== Exercise goal ==
Extract the entries from the line containing "ans la région" through the end of the entries, both ends included, and reproduce them line for line without any changes.

Material for this exercise below:

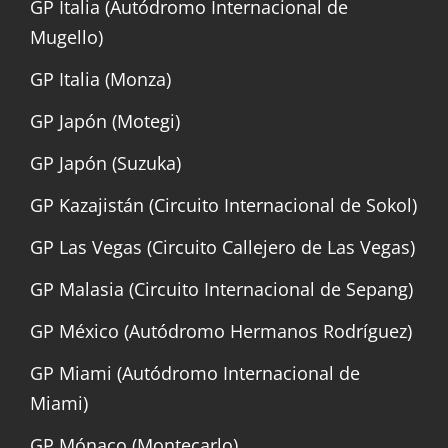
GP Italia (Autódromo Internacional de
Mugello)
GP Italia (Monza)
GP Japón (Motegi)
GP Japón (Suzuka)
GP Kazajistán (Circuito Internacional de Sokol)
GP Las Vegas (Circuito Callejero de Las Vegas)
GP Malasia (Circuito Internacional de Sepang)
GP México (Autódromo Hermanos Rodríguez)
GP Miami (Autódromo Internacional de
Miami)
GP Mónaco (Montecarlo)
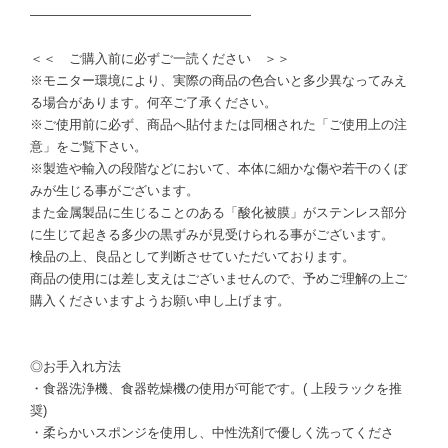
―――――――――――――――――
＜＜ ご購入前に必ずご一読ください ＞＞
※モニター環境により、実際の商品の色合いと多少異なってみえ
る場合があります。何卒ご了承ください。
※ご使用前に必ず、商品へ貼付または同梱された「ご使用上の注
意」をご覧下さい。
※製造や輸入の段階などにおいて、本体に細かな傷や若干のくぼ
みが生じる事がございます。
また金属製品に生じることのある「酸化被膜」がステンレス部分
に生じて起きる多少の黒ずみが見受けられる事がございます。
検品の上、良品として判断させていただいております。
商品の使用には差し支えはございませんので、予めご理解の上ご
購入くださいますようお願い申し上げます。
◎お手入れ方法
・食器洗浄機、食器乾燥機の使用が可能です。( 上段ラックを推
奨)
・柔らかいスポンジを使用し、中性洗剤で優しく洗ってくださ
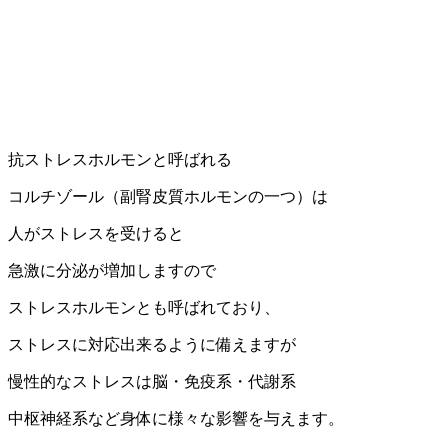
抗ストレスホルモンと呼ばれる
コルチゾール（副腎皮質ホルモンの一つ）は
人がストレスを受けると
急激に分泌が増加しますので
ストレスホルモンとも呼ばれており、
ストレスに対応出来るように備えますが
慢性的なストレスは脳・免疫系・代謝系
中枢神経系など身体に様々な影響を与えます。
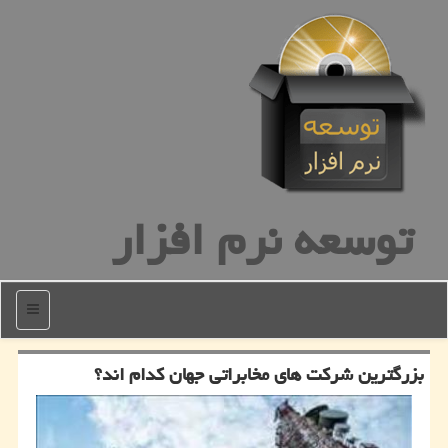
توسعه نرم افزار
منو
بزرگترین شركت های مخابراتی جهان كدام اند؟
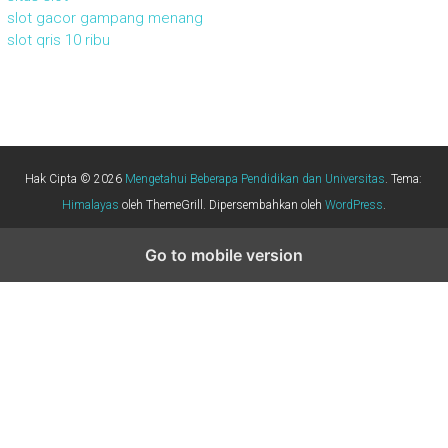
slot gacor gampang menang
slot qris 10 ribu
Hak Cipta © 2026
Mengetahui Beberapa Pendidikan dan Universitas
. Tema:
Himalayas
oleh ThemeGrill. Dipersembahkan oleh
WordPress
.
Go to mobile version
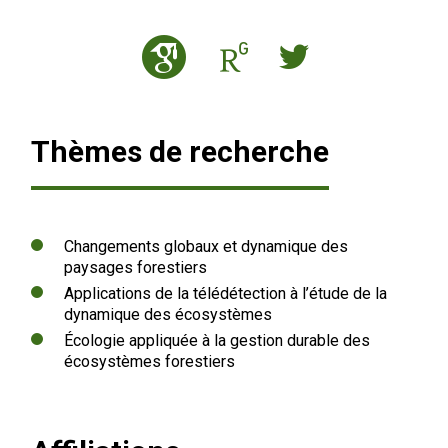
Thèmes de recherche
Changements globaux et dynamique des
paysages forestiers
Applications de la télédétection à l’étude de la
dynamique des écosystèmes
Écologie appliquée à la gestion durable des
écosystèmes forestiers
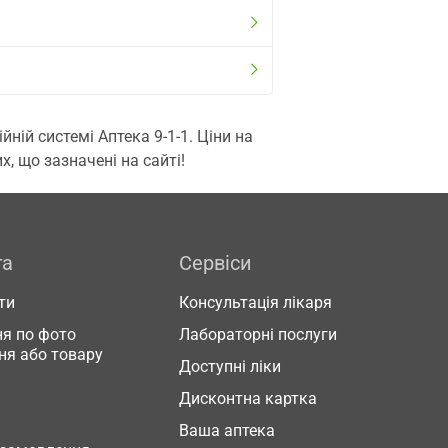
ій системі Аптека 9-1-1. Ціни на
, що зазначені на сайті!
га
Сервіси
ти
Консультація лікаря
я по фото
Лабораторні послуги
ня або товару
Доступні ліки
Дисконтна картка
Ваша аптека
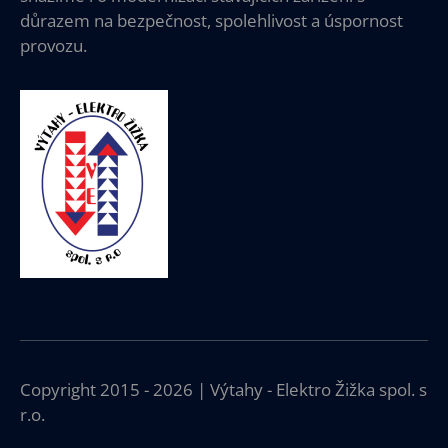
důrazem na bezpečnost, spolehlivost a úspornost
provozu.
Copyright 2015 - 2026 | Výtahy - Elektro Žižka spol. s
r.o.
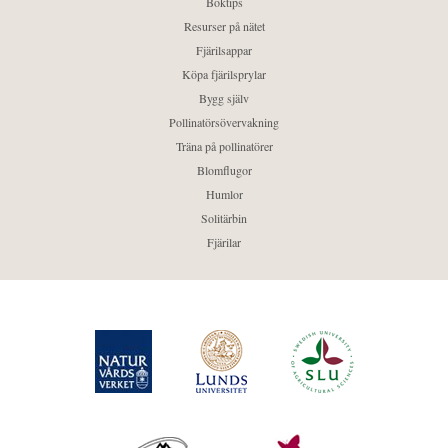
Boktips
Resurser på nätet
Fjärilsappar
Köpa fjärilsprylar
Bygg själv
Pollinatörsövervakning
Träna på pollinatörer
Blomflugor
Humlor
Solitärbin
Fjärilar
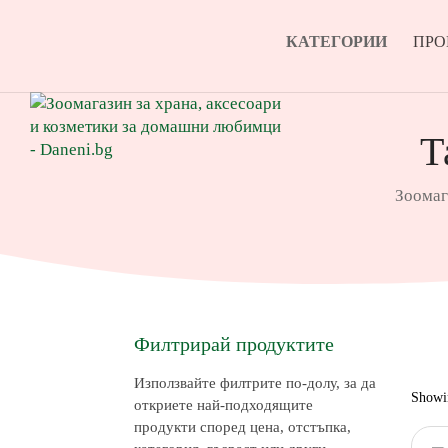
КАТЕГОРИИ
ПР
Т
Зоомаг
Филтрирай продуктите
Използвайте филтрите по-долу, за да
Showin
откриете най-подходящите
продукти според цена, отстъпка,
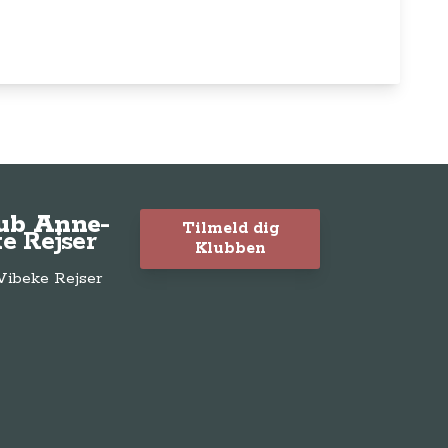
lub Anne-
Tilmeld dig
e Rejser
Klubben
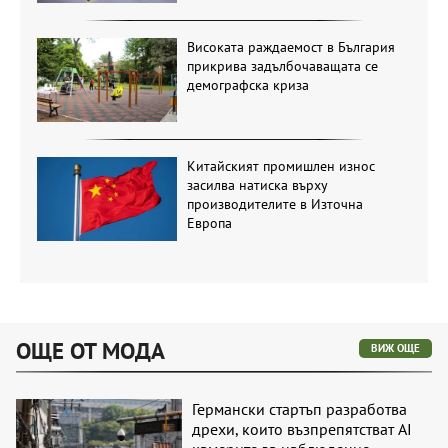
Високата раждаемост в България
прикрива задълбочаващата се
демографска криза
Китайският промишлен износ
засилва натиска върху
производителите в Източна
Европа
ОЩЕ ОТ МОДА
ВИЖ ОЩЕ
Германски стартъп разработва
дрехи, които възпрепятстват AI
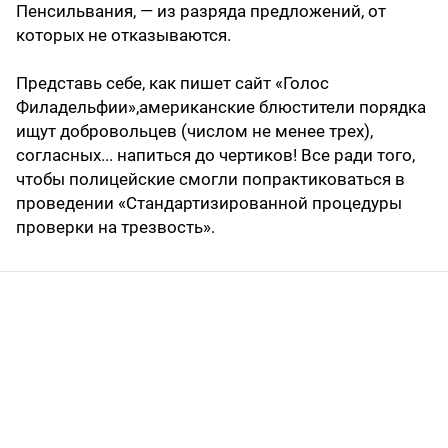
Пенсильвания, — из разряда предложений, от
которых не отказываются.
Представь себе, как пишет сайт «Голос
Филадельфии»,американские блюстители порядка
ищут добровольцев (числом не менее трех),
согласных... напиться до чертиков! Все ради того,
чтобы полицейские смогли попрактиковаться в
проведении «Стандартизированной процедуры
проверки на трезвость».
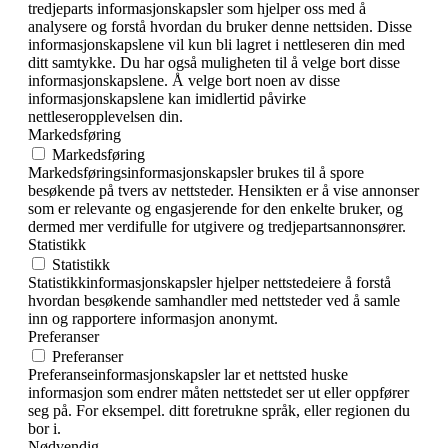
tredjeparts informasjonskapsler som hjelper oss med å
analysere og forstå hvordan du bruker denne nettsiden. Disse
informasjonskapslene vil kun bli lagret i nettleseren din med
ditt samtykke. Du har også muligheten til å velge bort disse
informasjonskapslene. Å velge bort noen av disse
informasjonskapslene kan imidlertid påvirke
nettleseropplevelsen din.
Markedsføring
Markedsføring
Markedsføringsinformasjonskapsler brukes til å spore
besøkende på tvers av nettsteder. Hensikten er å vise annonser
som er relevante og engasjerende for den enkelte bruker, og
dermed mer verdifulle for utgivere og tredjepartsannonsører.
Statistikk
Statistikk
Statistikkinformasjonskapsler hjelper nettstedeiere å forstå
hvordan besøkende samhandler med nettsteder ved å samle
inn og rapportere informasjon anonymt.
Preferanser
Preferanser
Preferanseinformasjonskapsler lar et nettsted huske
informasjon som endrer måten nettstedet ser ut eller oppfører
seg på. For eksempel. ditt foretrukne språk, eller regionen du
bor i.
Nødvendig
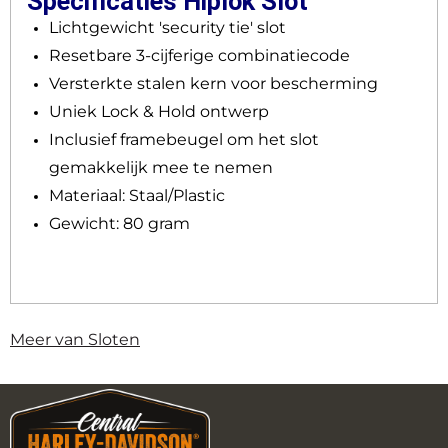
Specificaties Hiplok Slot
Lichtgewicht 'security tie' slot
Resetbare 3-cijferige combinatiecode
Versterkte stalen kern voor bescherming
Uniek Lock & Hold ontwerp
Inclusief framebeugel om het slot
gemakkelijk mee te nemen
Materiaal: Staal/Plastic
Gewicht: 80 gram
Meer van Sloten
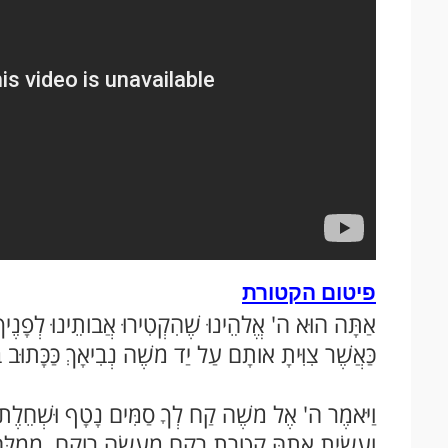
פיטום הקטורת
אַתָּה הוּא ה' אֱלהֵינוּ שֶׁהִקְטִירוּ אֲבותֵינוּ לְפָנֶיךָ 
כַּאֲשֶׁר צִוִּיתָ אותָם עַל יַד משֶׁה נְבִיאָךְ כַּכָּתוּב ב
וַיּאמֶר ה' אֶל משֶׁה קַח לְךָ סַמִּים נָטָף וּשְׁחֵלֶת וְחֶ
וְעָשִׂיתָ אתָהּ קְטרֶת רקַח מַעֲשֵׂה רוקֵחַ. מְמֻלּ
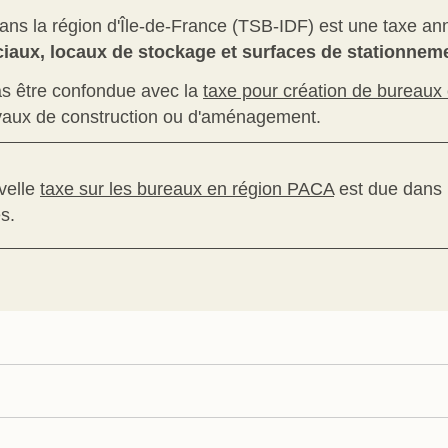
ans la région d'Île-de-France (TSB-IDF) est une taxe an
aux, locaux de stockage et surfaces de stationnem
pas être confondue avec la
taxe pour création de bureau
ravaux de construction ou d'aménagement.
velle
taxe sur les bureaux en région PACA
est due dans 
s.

End of Material for this exercise.

== Task result ==
ans la région d'Île-de-France (TSB-IDF) est une taxe an
aux, locaux de stockage et surfaces de stationnem
pas être confondue avec la
taxe pour création de bureau
ravaux de construction ou d'aménagement.
velle
taxe sur les bureaux en région PACA
est due dans 
s.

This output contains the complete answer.